Kopi Aroma di Banceuy, jual kopi tidak semata cari uang
"Saya tidak mau orang minum kopi menjadi kembung, atau sakit."
Aroma kopi yang begitu nikmat sungguh terasa saat baru menjajaki pintu masuk toko Kopi Aroma yang ada di Jalan Banceuy, Bandung. Saat mendekat dan mencari sumber aroma tersebut, ternyata kopi arabica dan robusta yang sungguh menggoda bagi siapa saja yang melintas.
Si pemilik yang merupakan generasi kedua, Widyapratama menyambut baik kedatangan merdeka.com. Pria yang akrab disapa Pak Widya ini tak sungkan mengajak ke tempat pengolahan bahkan gudang, dimana bahan dasar arabica dan robusta ditimbun.
Di sebuah tempat yang sama sekali tidak berubah sejak 1920 inilah yang menjadi sumber penikmat kopi di seluruh Indonesia. Bagaimana tidak proses alamiah yang masih dipegang, membuat penikmat kopi tidak mau berpaling dari setiap serbuk kopi aroma di tangan Pak Widya ini. Biji kopi di dapat dari hasil panen terbaik.
Untuk Arabica dia dapat di Aceh, Medan, dan Toraja. Sedangkan Robusta biji terbaik diambil di Jawa Barat, dan Jawa Tengah.
Untuk menghasilkan kopi berkualitas, Widya juga tidak mau main-main dalam mengelola. Mendapatkan biji terbaik, dia langsung jemur di bawah terik matahari selama dua jam. Setelah itu arabica disimpan selama delapan tahun, dan robusta lima tahun.
"Inilah yang membuat cita rasa berbeda, kita tidak mau membohongi, prinsipnya jujur.
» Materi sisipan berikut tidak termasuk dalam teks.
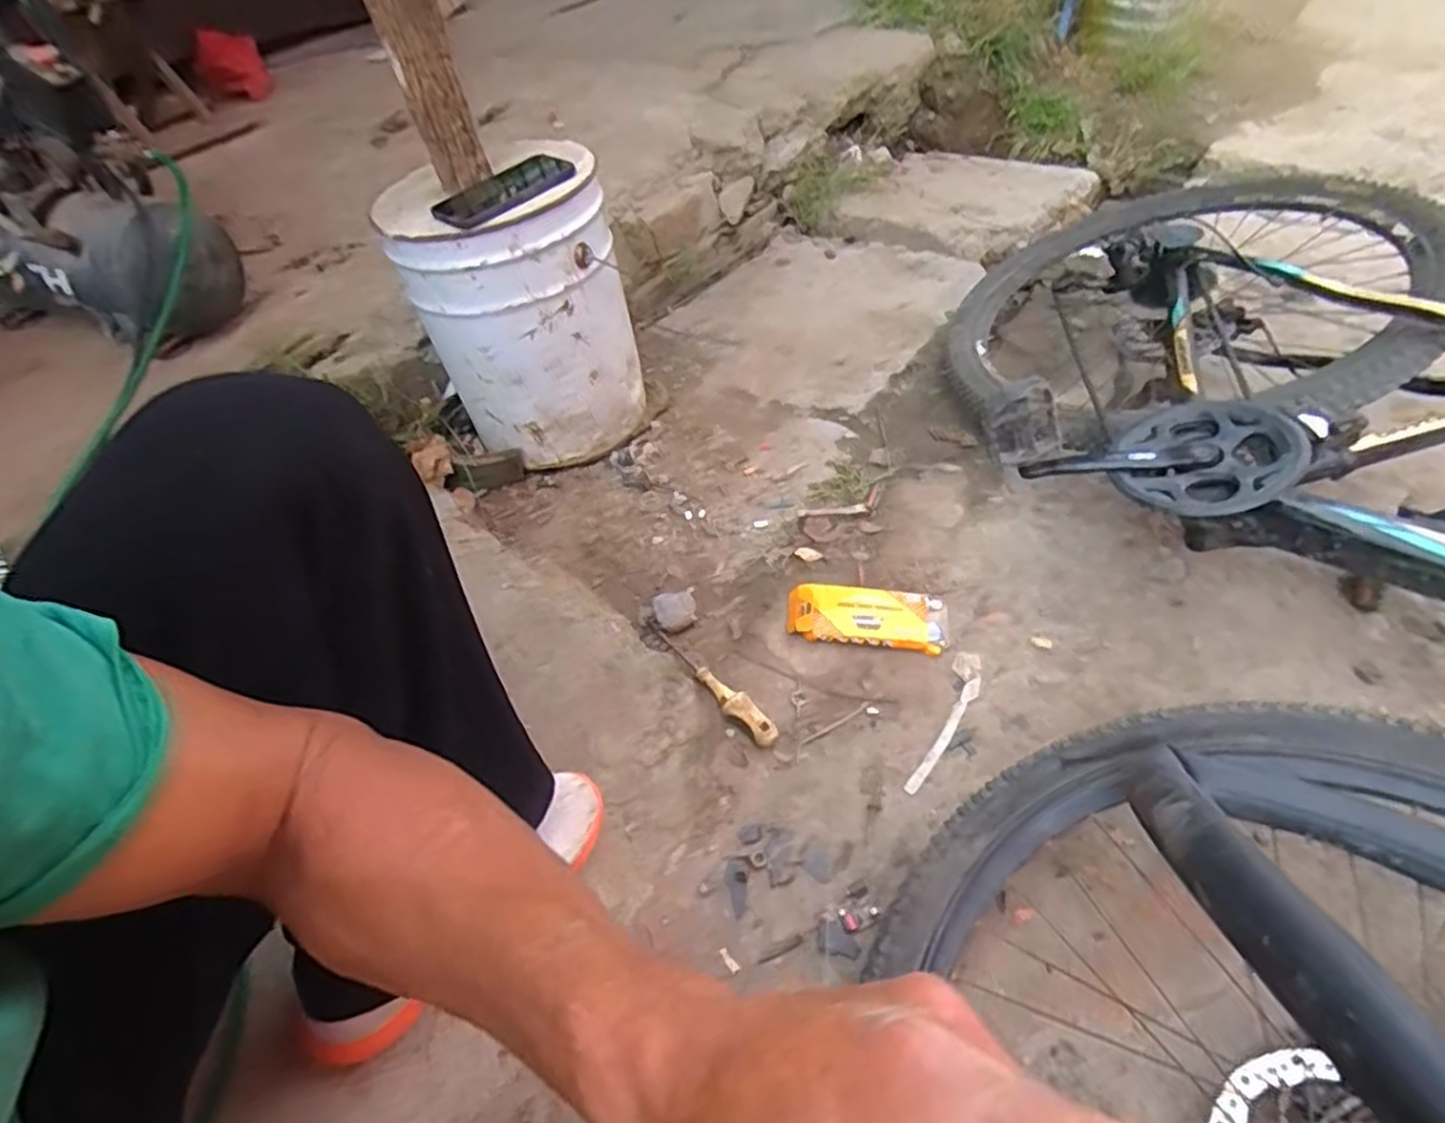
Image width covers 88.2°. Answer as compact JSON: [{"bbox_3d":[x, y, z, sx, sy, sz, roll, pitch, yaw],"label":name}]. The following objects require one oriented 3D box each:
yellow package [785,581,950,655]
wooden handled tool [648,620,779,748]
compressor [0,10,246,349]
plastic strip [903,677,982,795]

Kopi yang ditimbun akan menghasilkan kualitas terbaik yang mengurangi kadar asam hingga menyebabkan orang menjadi tidak akan kembung," kata Widya yang sesekali melihat kopi yang tengah digarang dalam tungku besi.
Penggarangan yang dilakukan disebuah benda bulat pabrikan Jerman tahun 1930 ini menjadikan kopi aroma berbeda.
"Kami menggiling selama dua jam, sedangkan alat sekarang sudah modern yang bisa dilakukan selama sepuluh menit. Itu pun masih menggunakan api, sedangkan proses penggarangan kami menggunakan arang," ungkap Widya.
Setelah penggarangan, dia pun memperlihatkan benda penggilingan yang diwaris orang tuanya sejak 1930. "Melalui alat ini, biji kopi bisa menjadi serbuk," ungkapnya dengan wajah yang berhambur serbuk kopi.
Pak Widya seperti ingin memperlihatkan bahwa kualitas kopi yang dibuatnya dengan rasa kecintaan, keahlian, kesederhanaan, kejujuran sehingga semua hanya untuk kepuasan konsumen.
"Saya menjual kopi bukan semata mencari uang saja, saya ingin apa yang saya perbuat bisa berguna buat orang banyak. Saya tidak mau orang minum kopi menjadi kembung, atau sakit," ujarnya. Prinsip yang telah ditanamkan orang tuanya Tan How Sian dan Tjia Kiok Keng adalah kejujuran.
Disinggung produksi berapa banyak dan omset, pria ramah tamah ini tak menjawabnya. Widya pun berdalih bahwa uang yang didapat diperoleh dengan cara baik dan dikeluarkan dengan baik juga. Ketimbang membicarakan uang dirinya lebih berminat menceritakan soal proses kopi yang dihasilkannya.
Artis, pejabat, diakui sering datang ke tokonya. Namun Widya tak membeda-bedakan orang. "Semua orang yang beli kesini kami perlakukan sama, saya cuma ingin orang bisa menikmati apa yang telah dirintis oleh orang tua saya," ungkapnya.
Pak Widya yang sehari-harinya mengajar di Fakultas Ekonomi Unpad itu ingin kopi yang ditawarkannya itu bukan sekadar kualitas, "Yang penting kami bisa hidup, dan apa yang didapat menjadi berguna dan barokah," tutur pria sederhana ini.